A auditora das contas da Pescanova não sai bem da história de 60 anos da empresa galega.

O escândalo das irregularidades e falsificação da contabilidade faz correr tinta desde 2013 e não terminou esta semana quando o tribunal central espanhol (Audiencia Nacional) condenou o antigo presidente da empresa, Manuel Fernandez de Sousa, a oito anos de prisão por manipulação das contas.

O braço espanhol da auditora BDO — uma das maiores empresas de consultoria e auditoria a nível mundial — foi dada como culpada pelo envolvimento nos crimes de falsificação de contas anuais e falsificação de informação económica e financeira, e terá de pagar parte da multa de 126,8 milhões de euros, decidida pelo tribunal para cobrir as perdas provocadas a quem investiu na multinacional de produtos do mar assumindo como boas as contas que tinham sido falseadas entre 2010 e 2012.
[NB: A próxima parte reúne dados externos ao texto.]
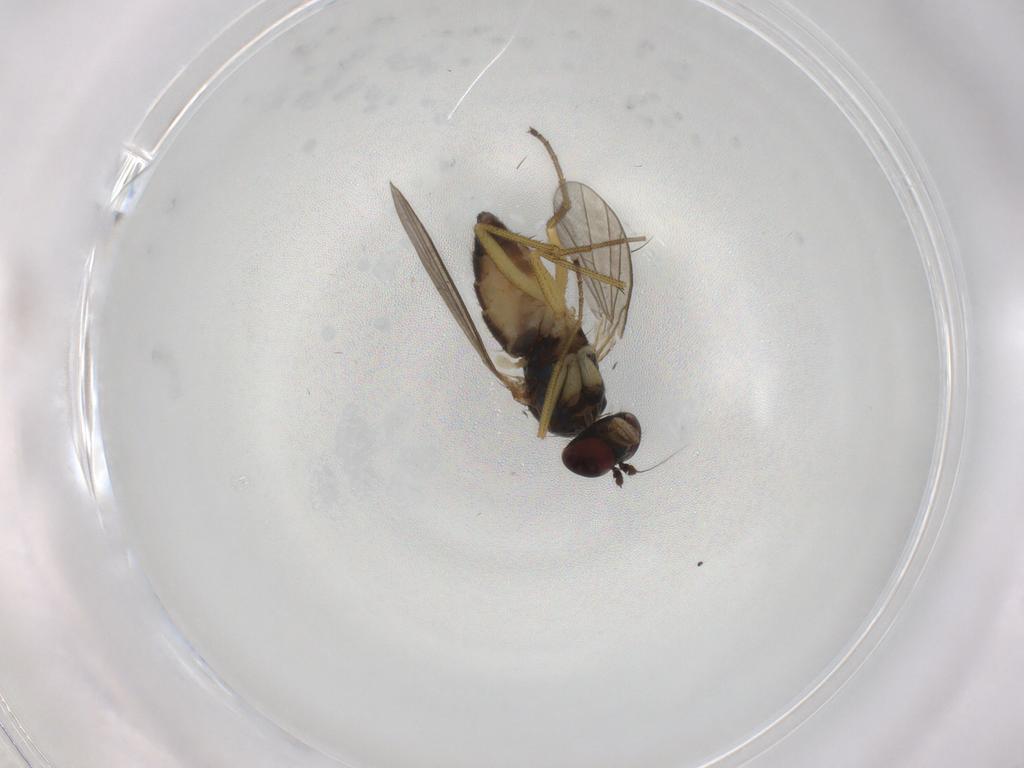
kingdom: Animalia
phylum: Arthropoda
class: Insecta
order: Diptera
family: Dolichopodidae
O tribunal considerou que a auditora foi cúmplice. O El País refere-se a este caso como um marco histórico, por ser a primeira vez que um tribunal espanhol condena uma das mais conhecidas auditoras a uma multa expressiva, assim como o sócio que assinou as contas a três anos e seis meses de prisão.

O caso expõe falhas que mostram a importância de as auditoras cumprirem os deveres de controlo e diligência das sociedades comerciais no quadro da prevenção dos crimes económicos e financeiros, bem como do branqueamento de capitais e financiamento do terrorismo.
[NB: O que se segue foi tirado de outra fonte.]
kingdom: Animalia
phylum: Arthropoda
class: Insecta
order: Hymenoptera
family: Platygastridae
Além da condenação do antigo líder, foram condenados a penas de prisão entre seis a três anos e meio outros 11 responsáveis de topo (e absolvidos sete outros acusados).

O caso remonta à crise financeira de 2008. Pressionado a garantir financiamento bancário para cobrir o esforço de investimento realizado nos anos anteriores, o então presidente da Pescanova “planeou, em conjunto com um núcleo de pessoas da sua confiança, incluindo os responsáveis ​​dos departamentos administrativos e financeiros, continuar a obter financiamentos através de uma série de mecanismos ou práticas de financiamento irregulares”, refere a Audiencia Nacional num resumo da sentença publicado no site do tribunal.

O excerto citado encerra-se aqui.